Виктор Сергеевич сделал последнюю затяжку и ввинтил окурок в землю.
– Дурак ты, Андрей.
Он поднялся, хрустнув суставами, и пошел к своему месту. Зло сплюнул, откинул спальник. Завернулся в него так, чтобы быть спиной к Ганину и огню. Спина засвидетельствовала еще раз:
– Дурак.
Живот
Ганину снилось то, что уже было. Москва. Солнечный октябрьский день. Суббота. Он только что вернулся из своей первой поездки на поля. И теперь после долгого перерыва гулял по Тверской, слегка ошалевший от большого количества людей, машин, звуков.
– Ганин! – кто-то дернул его за руку. – Ганин! Андрей!
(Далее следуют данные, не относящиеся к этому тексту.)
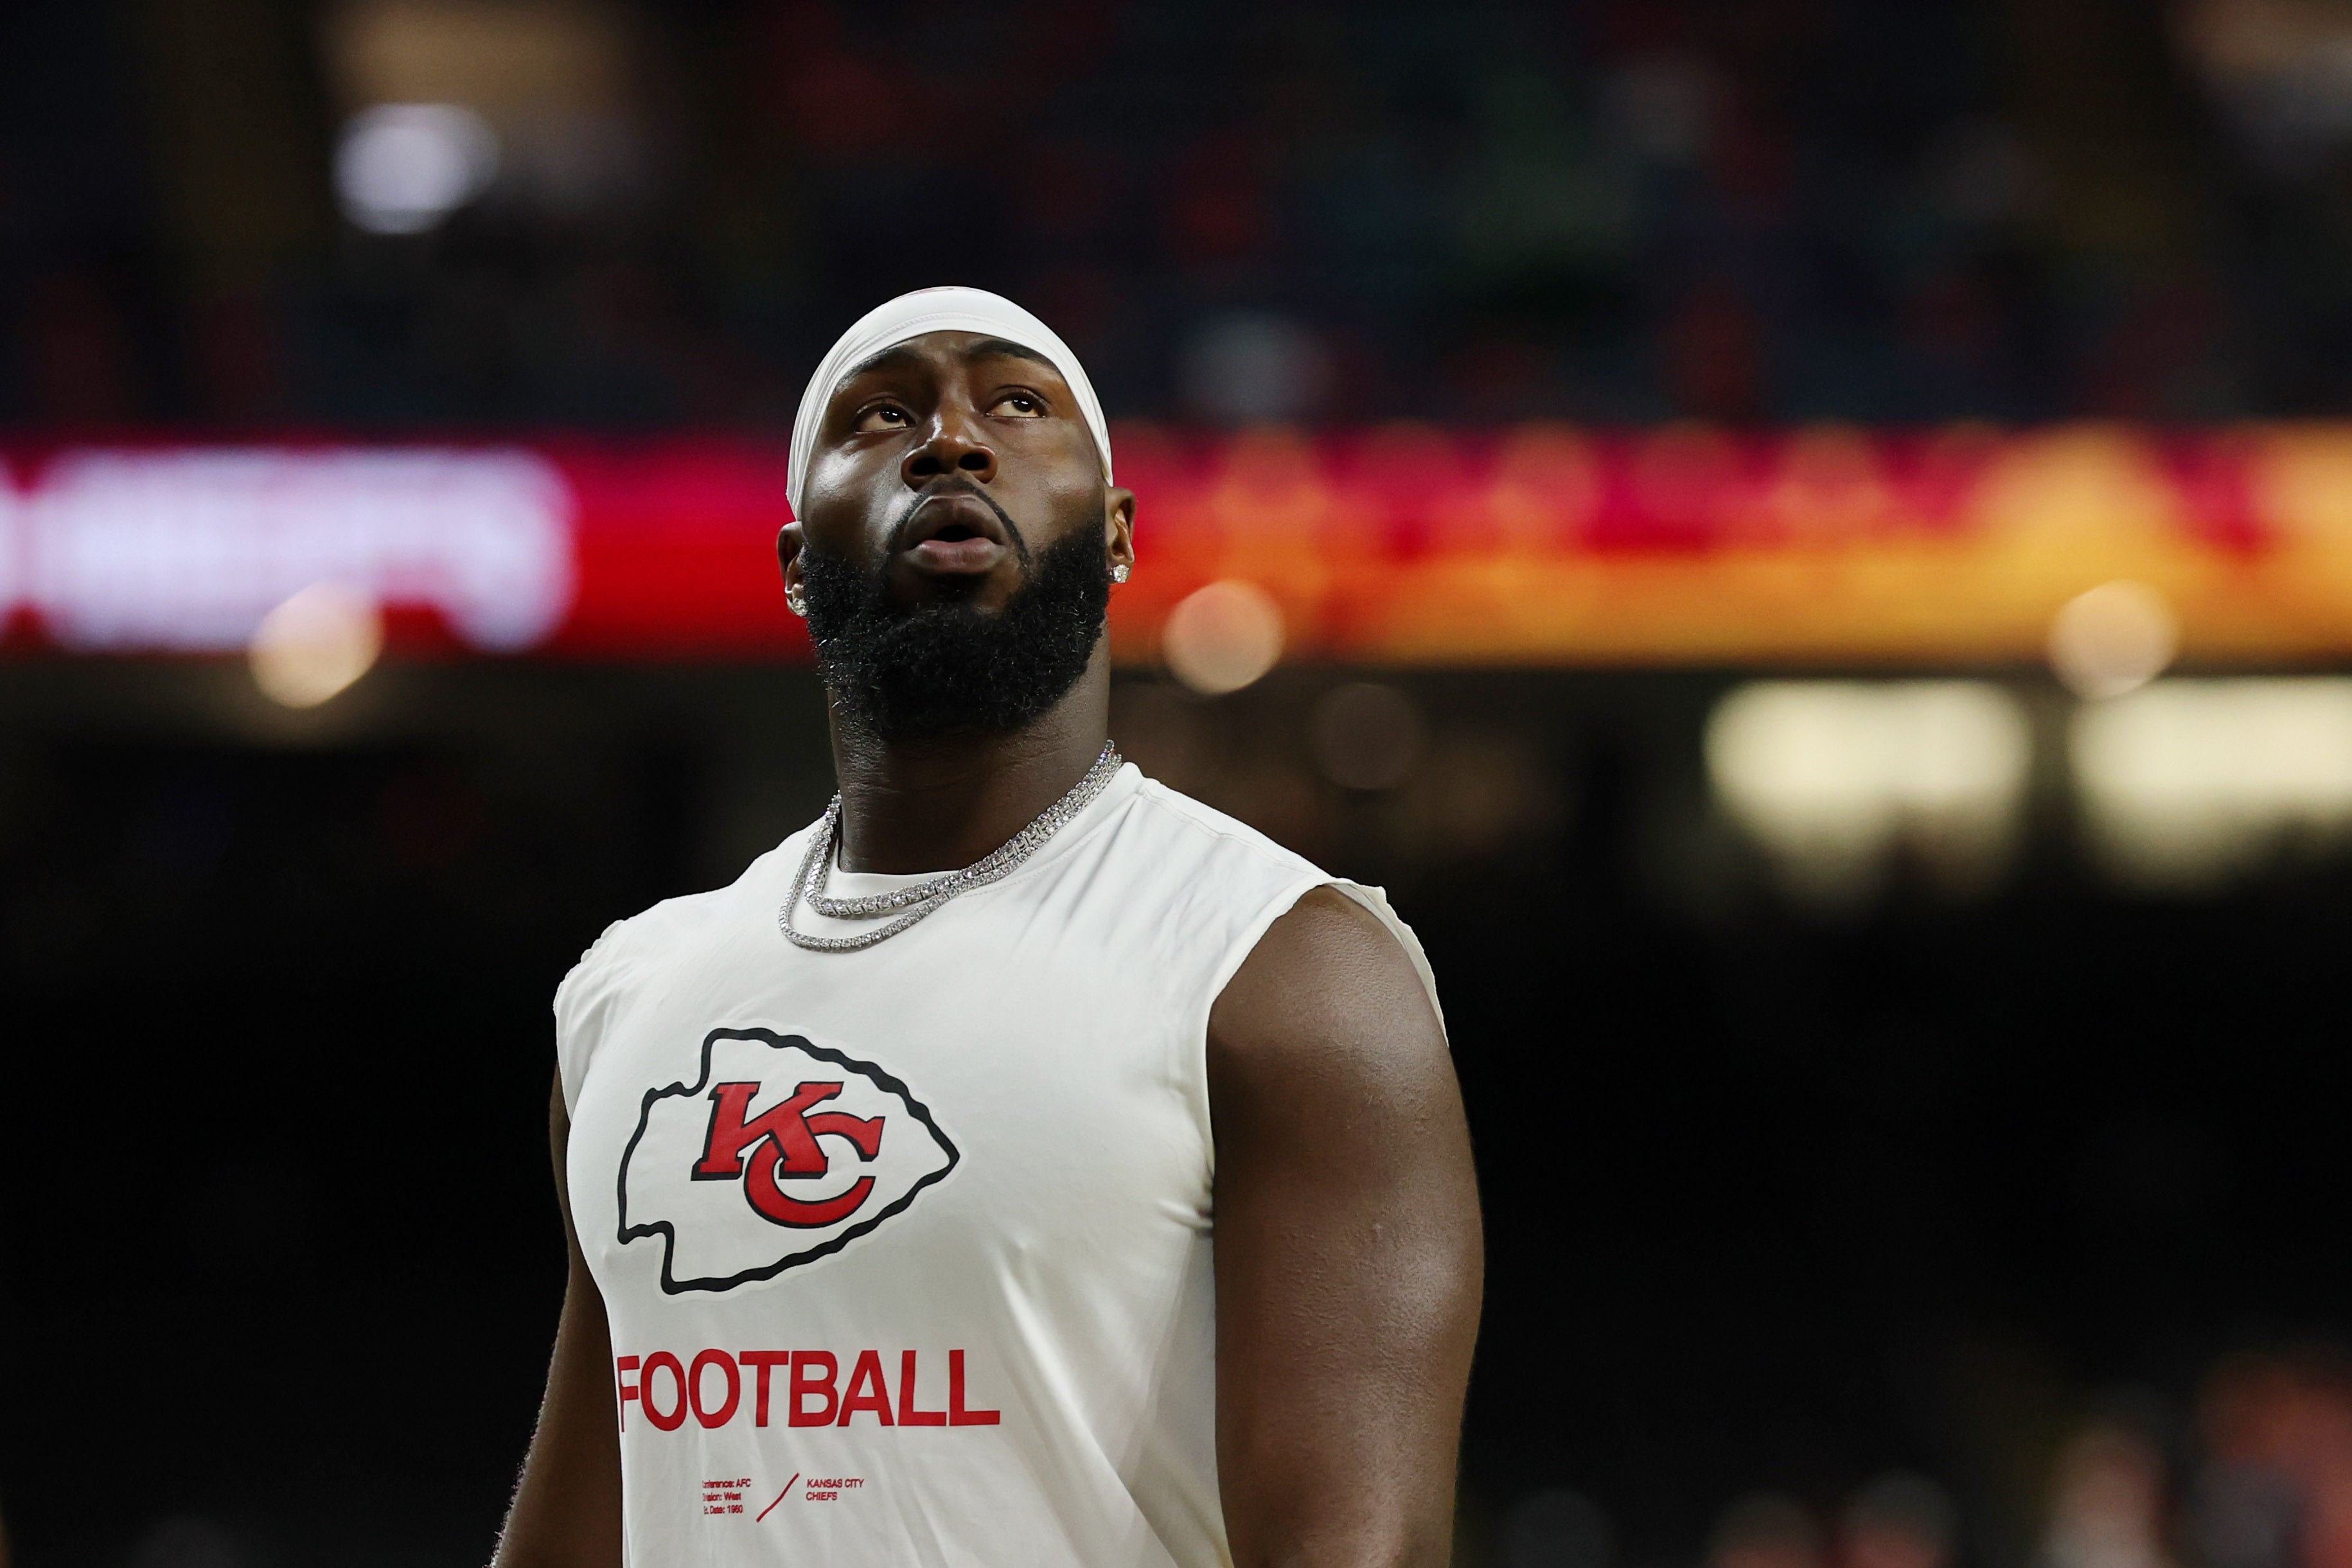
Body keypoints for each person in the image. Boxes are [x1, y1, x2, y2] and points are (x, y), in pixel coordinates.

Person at [491, 287, 1481, 1567]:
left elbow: (1362, 1553)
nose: (951, 441)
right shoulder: (630, 994)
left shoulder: (1285, 965)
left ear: (1116, 534)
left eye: (1018, 404)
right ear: (798, 563)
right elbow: (586, 1531)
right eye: (882, 416)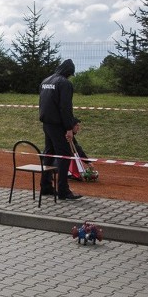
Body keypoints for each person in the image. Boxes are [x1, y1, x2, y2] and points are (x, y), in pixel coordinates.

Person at [39, 59, 82, 200]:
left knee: (49, 154)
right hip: (58, 125)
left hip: (46, 123)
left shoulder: (46, 81)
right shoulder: (65, 83)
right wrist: (69, 127)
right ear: (68, 72)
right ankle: (63, 191)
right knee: (64, 156)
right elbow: (65, 108)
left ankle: (45, 186)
От неожиданности Ганин вздрогнул.
– Да не боись ты. Это же я! Соколов.
Миша Соколов был коллегой по газетной работе. В редакции его не любили. Целыми днями Соколов сидел на своем стуле и портил кровь журналистам. «Что за чушь у тебя тут написана? – кричал он в другой конец офиса. – Ты вообще проверяешь, что пишешь?» Должность Соколова была «младший редактор». Он был уверен, что это равняет его в правах с учредителями и с богом. Хотя на самом деле ему всего лишь нужно было исправлять ошибки в текстах до того, как их отдадут главному.
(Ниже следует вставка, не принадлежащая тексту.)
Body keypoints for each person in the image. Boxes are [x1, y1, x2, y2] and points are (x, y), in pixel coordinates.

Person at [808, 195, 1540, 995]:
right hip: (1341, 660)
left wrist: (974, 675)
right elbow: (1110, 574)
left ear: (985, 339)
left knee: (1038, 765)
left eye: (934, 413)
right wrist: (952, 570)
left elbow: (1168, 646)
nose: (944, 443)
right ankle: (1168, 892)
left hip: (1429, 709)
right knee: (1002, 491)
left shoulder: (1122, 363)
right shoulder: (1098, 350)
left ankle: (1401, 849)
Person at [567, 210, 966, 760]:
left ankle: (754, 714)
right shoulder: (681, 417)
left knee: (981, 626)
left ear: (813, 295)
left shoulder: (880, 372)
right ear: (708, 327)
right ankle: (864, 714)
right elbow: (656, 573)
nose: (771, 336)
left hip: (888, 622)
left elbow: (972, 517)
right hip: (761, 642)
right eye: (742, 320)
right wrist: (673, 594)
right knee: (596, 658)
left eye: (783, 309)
Ошибки были пищей Соколова. Он находил ошибки и насыщался ими. Потом вызывал к себе провинившихся, долго возил их носом. Растоптав чужую самооценку, раздувался, как воздушный шар. Его маленькие глазки начинали блестеть. Ладошки сцеплялись, сосиски больших пальцев возбужденно крутились одна вокруг другой. Журналисты за глаза называли его жирдяем.
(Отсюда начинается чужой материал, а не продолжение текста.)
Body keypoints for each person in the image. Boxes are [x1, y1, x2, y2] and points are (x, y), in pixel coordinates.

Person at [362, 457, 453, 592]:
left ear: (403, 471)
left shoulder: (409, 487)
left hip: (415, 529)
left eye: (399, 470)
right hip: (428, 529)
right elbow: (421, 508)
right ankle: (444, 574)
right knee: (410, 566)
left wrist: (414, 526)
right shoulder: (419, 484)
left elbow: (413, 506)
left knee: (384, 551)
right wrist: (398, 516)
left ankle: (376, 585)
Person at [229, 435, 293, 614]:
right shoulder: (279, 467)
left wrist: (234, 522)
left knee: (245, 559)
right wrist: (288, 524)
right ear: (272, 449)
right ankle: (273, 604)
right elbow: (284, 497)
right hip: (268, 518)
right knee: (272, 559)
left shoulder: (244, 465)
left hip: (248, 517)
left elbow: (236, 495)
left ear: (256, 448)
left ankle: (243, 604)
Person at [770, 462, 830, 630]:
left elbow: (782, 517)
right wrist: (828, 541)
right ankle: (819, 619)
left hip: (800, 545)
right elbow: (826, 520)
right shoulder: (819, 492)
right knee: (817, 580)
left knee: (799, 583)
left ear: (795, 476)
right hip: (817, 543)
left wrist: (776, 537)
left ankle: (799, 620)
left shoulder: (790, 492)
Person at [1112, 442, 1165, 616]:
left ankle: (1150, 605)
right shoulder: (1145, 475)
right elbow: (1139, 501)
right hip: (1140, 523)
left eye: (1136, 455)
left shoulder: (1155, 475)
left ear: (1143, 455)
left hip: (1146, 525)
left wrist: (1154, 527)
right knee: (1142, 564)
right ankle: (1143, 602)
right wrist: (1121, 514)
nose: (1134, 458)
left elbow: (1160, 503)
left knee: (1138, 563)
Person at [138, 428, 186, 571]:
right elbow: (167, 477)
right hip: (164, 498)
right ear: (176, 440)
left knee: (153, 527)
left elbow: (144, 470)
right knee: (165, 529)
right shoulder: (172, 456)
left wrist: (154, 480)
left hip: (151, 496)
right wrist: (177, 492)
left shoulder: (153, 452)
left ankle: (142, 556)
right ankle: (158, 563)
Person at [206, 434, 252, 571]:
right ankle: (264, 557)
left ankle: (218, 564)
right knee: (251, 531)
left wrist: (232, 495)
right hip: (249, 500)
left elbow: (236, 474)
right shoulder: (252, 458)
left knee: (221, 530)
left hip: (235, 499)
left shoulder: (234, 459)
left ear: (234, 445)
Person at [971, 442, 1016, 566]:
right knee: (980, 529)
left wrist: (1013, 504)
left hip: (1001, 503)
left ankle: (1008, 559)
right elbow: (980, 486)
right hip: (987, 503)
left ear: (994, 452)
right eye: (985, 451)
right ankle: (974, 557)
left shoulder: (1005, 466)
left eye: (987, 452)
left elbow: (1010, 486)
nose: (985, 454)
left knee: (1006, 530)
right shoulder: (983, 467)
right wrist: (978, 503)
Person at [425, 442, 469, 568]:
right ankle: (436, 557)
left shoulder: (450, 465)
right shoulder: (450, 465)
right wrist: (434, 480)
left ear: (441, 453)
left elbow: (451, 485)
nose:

Отчего-то жирдяй полюбил Ганина. Тот начинал в газете журналистом, но скоро тоже стал одним из младших редакторов. Тогда Соколов взялся опекать коллегу. По пятницам тащил Ганина в стремные пивные и караоке-клубы. В будни тащил с собой на перекуры: в курилке травил пошлые истории и гоготал. Внимание Соколова было душным и липким. Ганин принял его по инерции.